Jeffrey L. Bradach, Thomas J Tierney, and Nan Stone, "Delivering on the Promise of Nonprofits," Harvard Business Review, December 2008.

Unfortunately, this article doesn't fulfill the promise of saying much that is new about the nonprofit sectors' struggle to improve impact. After identifying an array of factors that constrain a "high impact" focus, the authors offer the remedies of mission statements, theory of change, good management as well as passionate leadership, and investment in infrastructure. These are good recommendations. Most nonprofits would benefit from adopting them.

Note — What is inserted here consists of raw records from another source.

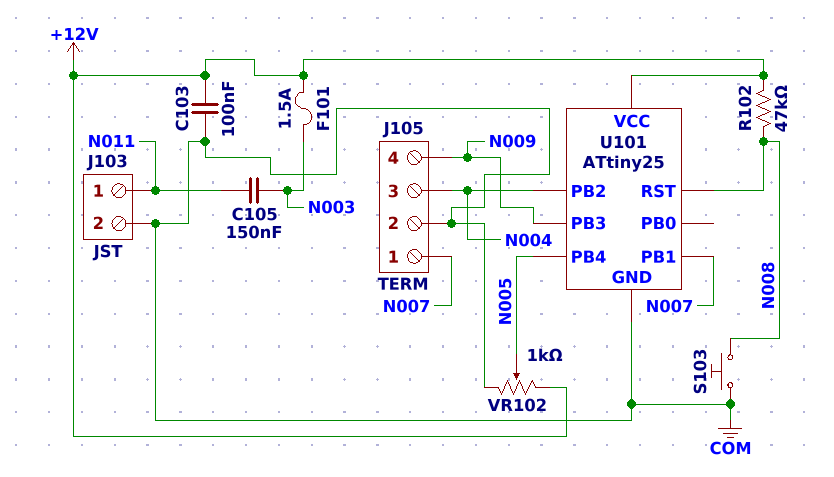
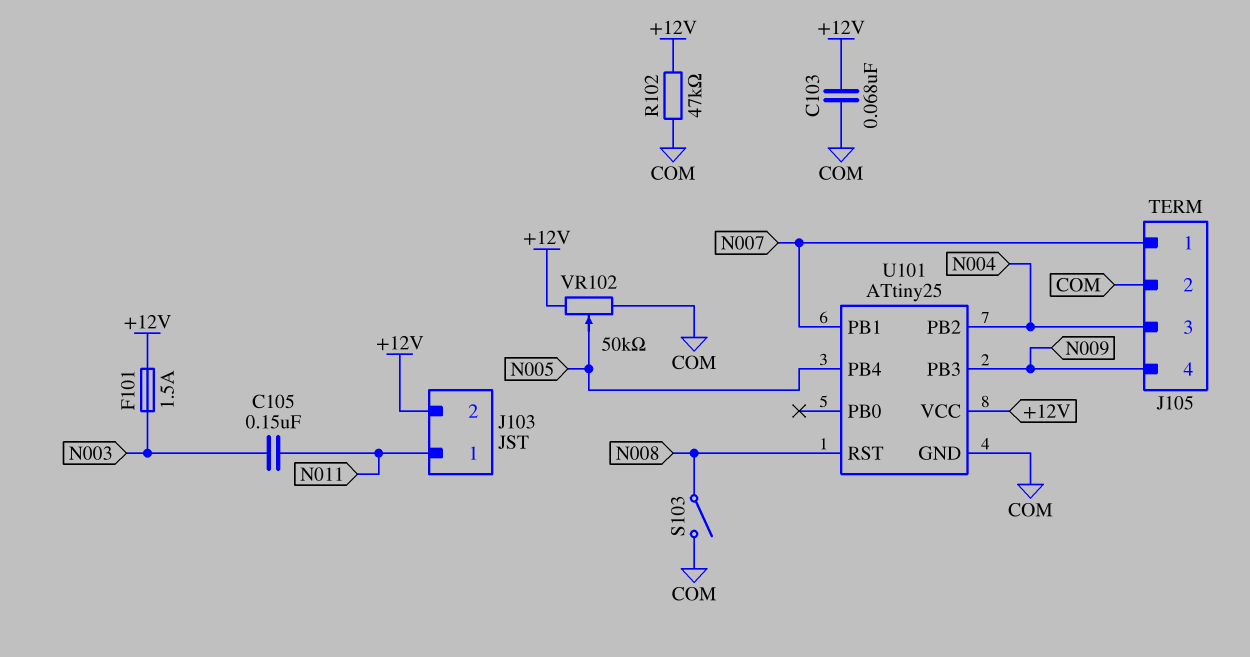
C103: 100nF (+12V, COM) -> 68nF (+12V, COM)
J103 pin 2: COM -> +12V
R102: 47k (+12V, N008) -> 47k (+12V, COM)
S103: button (COM, N008) -> switch (COM, N008)
VR102: 1k (+12V, COM, wiper N005) -> 50k (+12V, COM, wiper N005)

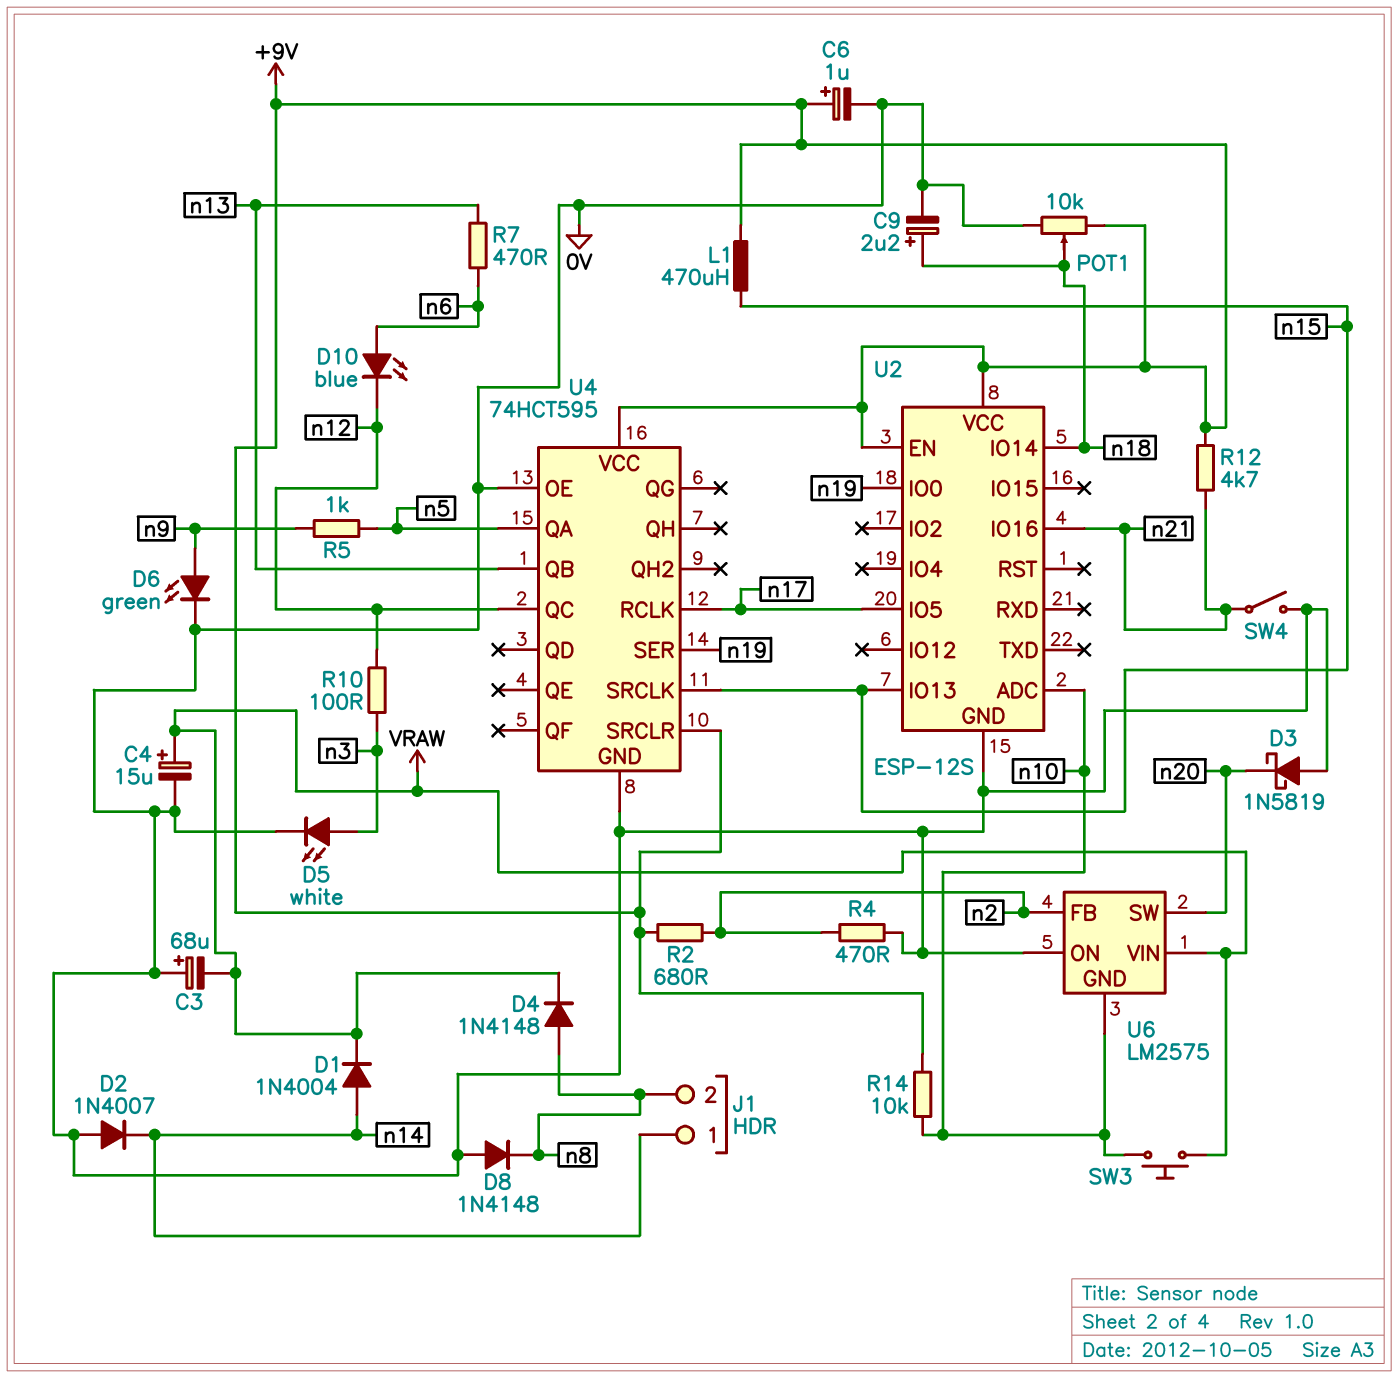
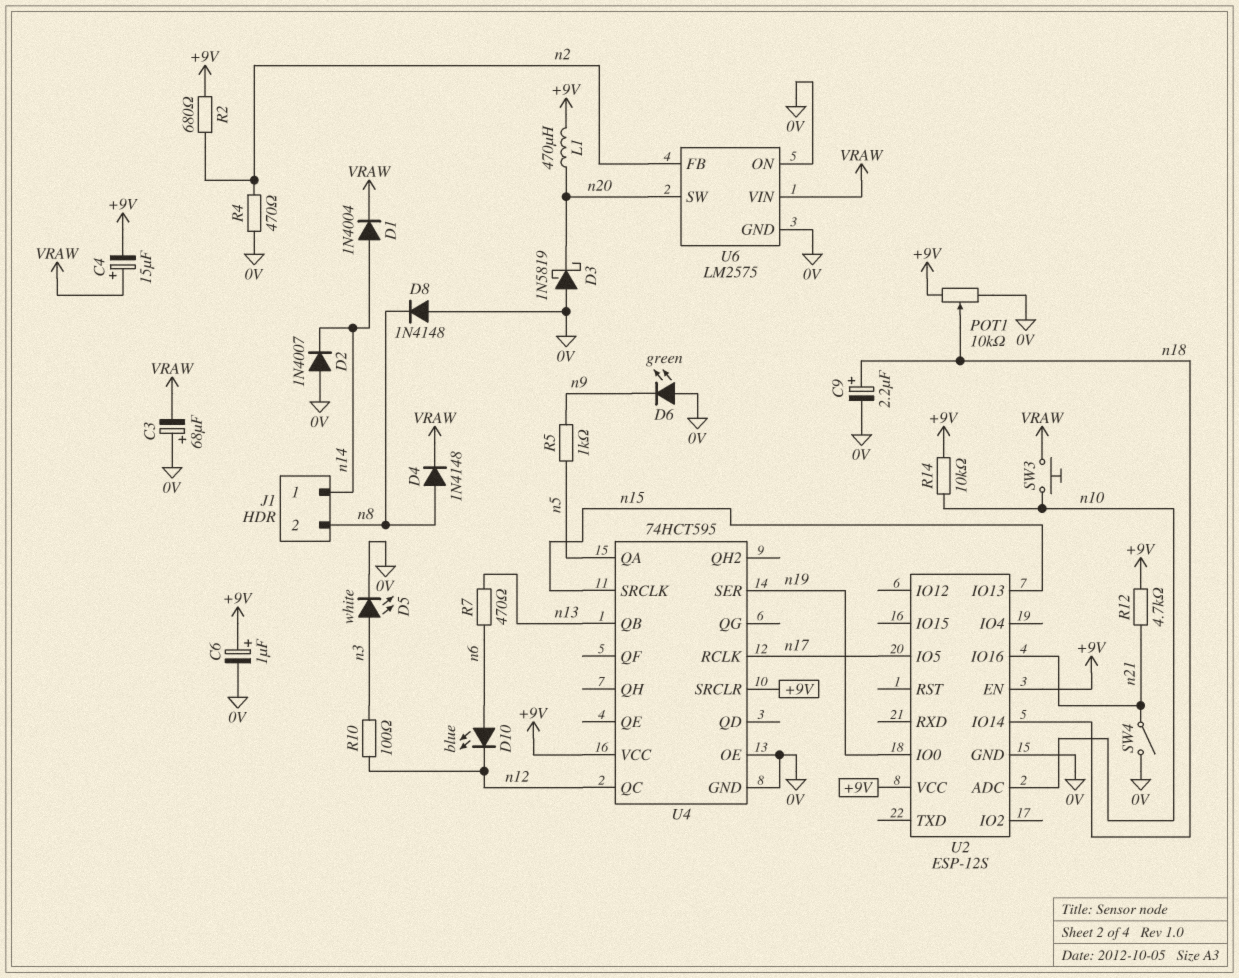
C4: 15uF (plus VRAW, minus 0V) -> 15uF (plus VRAW, minus +9V)
D6: LED green (A n9, K 0V) -> LED green (A 0V, K n9)
L1: 470uH (+9V, n15) -> 470uH (+9V, n20)
U6 pin GND: n10 -> 0V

I prefer the recent Forces for Good that grapples with the strategies a set of nonprofits evolved to achieve high impact. These cases say a bit more about how to build market share and impact.

A part of my discomfort with these discussions is that we need to be more precise about which nonprofits we are talking about. We simultaneously have too many nonprofits, too few high impact nonprofits, and a lot of nonprofits that are good but not great. Should we apply these nostrums across the field or should we make choices? Which nonprofits have the most potential for moving up? What are the nonprofit characteristics and behaviors that need to be present. And, when is "good" good enough.

Oddly, the article pivots on the story of the Harlem Children Zone and how it changed its theory of change. No mention of results, except for raising lots of money and inspiring replication envy.